Strengthening of Concrete Beams with Basalt Fibre Reinforced Polymer

Document Type

Conference Proceeding

Publication Date


Publication Title

Structures Congress 2020 - Selected Papers from the Structures Congress 2020

First Page


Last Page



This research study presents the experimental results of using basalt fibre reinforced polymer (BFRP) fabrics to flexurally strengthen reinforced concrete (RC), structural members. The purpose of this study was to determine the viability of using BFRP fabrics to strengthen RC members in situ. Using BFRP fabrics to externally strengthen RC structural members is a promising alternative to current RC structural repair and strengthening methods.

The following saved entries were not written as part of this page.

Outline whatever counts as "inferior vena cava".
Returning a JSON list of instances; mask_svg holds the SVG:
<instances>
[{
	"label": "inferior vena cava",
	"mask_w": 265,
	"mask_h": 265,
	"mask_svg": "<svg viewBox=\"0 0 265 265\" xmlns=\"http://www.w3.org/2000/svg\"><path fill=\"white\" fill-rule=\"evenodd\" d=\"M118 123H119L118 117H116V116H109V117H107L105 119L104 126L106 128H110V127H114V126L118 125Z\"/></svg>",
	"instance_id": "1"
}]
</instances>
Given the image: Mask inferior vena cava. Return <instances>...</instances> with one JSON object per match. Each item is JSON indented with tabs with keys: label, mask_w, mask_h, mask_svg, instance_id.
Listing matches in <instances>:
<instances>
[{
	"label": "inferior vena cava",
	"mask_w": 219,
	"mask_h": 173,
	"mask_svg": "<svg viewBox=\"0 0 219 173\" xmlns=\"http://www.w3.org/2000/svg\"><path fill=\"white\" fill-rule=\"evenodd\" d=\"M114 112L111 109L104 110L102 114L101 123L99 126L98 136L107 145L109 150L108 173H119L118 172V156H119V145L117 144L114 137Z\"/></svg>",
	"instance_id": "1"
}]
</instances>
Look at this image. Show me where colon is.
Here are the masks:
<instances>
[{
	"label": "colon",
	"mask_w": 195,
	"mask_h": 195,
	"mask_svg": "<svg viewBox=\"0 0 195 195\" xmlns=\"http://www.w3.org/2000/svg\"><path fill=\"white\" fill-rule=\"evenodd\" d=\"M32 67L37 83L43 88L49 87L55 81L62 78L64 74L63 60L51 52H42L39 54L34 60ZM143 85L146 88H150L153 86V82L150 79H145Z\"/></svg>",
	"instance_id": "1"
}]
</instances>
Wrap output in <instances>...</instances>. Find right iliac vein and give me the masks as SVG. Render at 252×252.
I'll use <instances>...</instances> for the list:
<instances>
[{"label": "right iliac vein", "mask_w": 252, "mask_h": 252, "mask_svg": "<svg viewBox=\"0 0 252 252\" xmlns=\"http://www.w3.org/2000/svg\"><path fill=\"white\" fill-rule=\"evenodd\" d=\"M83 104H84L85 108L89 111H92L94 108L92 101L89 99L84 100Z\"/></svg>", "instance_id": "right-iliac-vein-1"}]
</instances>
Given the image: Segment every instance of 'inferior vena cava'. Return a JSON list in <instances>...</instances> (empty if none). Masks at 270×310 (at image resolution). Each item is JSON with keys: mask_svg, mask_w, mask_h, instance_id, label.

BFRP fabrics, when compared to alternative fibre reinforced polymer (FRP) materials, are cheaper, exhibit better durability characteristics, and have a much higher fracture strain. Five full-size concrete specimens, with an internal steel reinforcement ratio of 0.77%, were studied. The test matrix contains one control specimen, and four additional specimens externally strengthened with an increasing number of BFRP layers. Increasing layers of two, four, six, and eight layers of BFRP fabric were used. This strengthening method showed significant strength increases in all the beams when compared to the control beam. Increases of up to 37% and 92% were observed in both yield and ultimate beam load capacity respectively. At the same points, the beam displacement increased by up to 5% and 54% at the yield load and ultimate load-deflection points respectively. This study did, however, determine a maximum number of layers of BFRP fabric which could be used to strengthen these RC beams before the failure mode changes. At the maximum limit of eight layers of BFRP fabric, the beam experienced brittle shear failure. All beams strengthened with six layers or less of BFRP fabric experienced a ductile flexural failure. The use of BFRP fabrics as an external strengthening member was found to provide excellent strength increases over the control specimen, while still maintain beam ductility. This novel method of maintaining and strengthening existing RC structures in situ provides a major cost and environmental benefit to countries that are trying to upgrade and maintain the existing ageing infrastructure.